The 2015 Connecting Washington transportation package provided funding for:
- A northbound peak-use shoulder lane between Marine View Drive in Everett and SR 528 in Marysville
- A northbound ramp from I-5 to SR 529
- A ramp from SR 529 to southbound I-5
WSDOT formed a Stakeholder Advisory Group (SAG) made up of representatives from area cities, agencies and tribes to make recommendations on how to reduce congestion. In August 2019, with feedback from the SAG, WSDOT selected a preferred alternative. WSDOT will build a permanent fourth lane for HOVs, extending the existing HOV lane in Everett to SR 529. The three general-purpose lanes will remain in place. WSDOT chose this alternative after studying data that shows a high percentage of HOV-eligible vehicles regularly travel through the area.

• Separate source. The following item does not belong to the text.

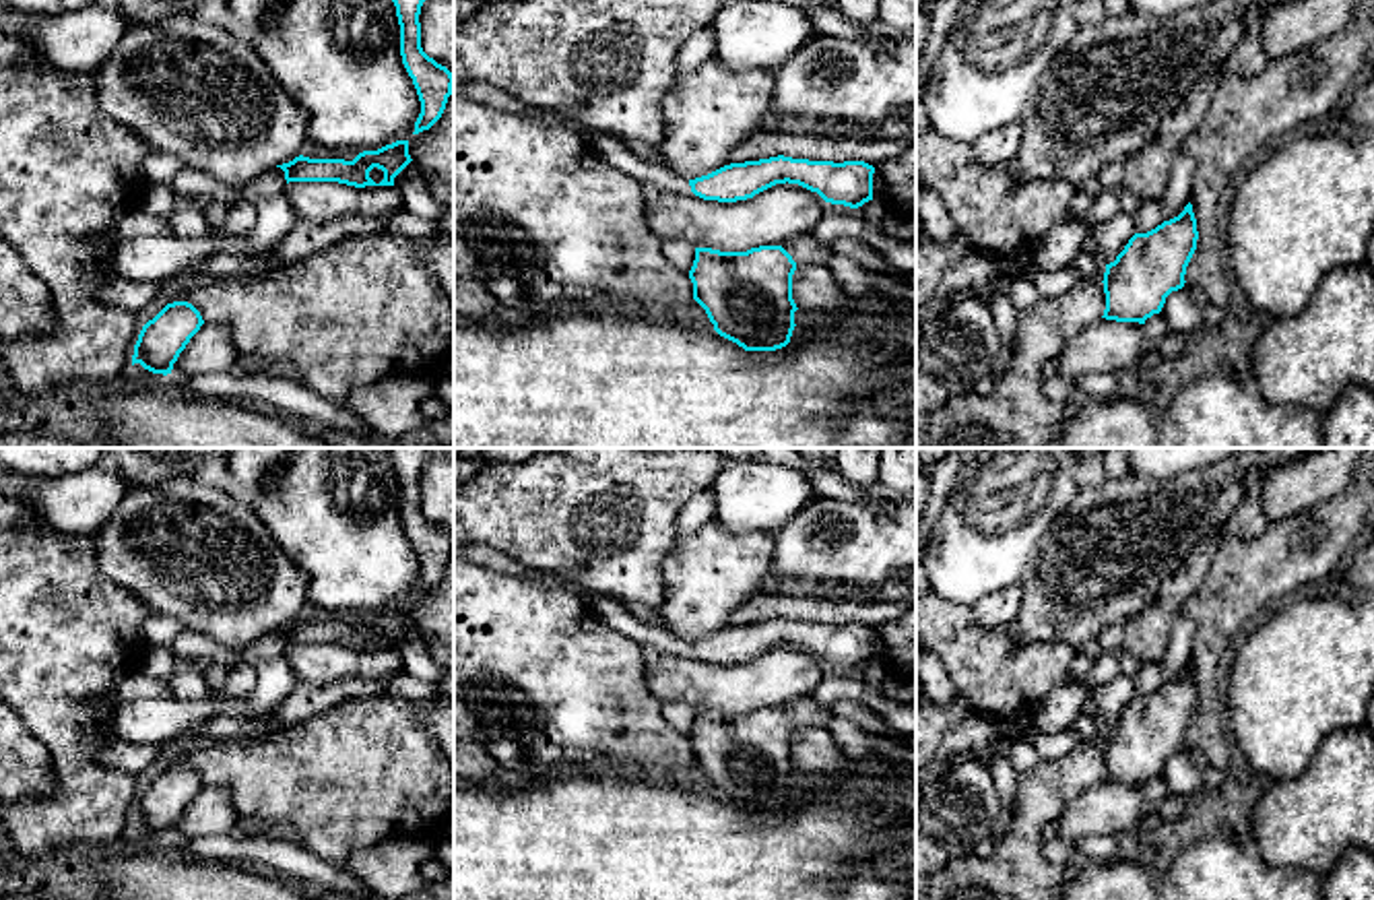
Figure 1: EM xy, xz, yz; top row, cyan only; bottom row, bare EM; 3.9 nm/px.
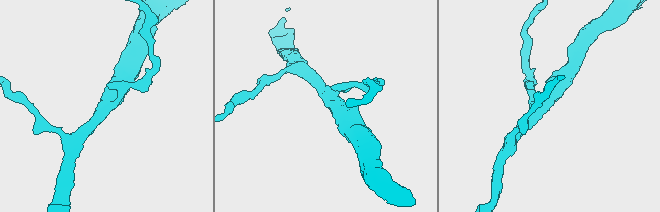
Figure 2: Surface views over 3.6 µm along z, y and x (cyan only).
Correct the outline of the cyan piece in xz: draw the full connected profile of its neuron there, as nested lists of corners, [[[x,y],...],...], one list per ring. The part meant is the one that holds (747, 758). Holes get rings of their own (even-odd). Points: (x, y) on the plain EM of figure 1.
[[[782,708],[747,714],[695,710],[689,733],[693,762],[714,793],[745,813],[776,813],[794,793],[792,737],[796,725]]]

In addition, WSDOT is looking into how the improved interchange can serve people who bike and walk on SR 529 between Marysville and Everett.
The benefits of a new HOV lane and an improved interchange include:
- Improved access: A completed SR 529 interchange, with new connections between Marysville and I-5.

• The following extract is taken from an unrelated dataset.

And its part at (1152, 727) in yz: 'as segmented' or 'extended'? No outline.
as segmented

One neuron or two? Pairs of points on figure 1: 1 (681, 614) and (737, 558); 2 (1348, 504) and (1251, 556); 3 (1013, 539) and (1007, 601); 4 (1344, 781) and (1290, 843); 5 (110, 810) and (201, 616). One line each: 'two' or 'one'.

- Congestion relief: A new HOV lane on northbound I-5 will reduce backups and improve traffic flow from Everett to Marysville on both weekdays and weekends.
- HOV lane compatibility and cost: A new HOV lane is compatible with the existing HOV system between Tacoma and Everett and requires the lowest capital and operating costs.
- Bikes and pedestrians: Bike and pedestrian access maintained on SR 529.
- Restore fish habitat: To mitigate this project, WSDOT restored about 12.5 acres of saltwater marsh habitat.
This project received $84.4 million from the 2015 Connecting Washington transportation package, $30.6 million from the 2022 Move Ahead Washington transportation package, $5 million from the Freight Mobility Strategic Investment Board and $3.1 million in local funding.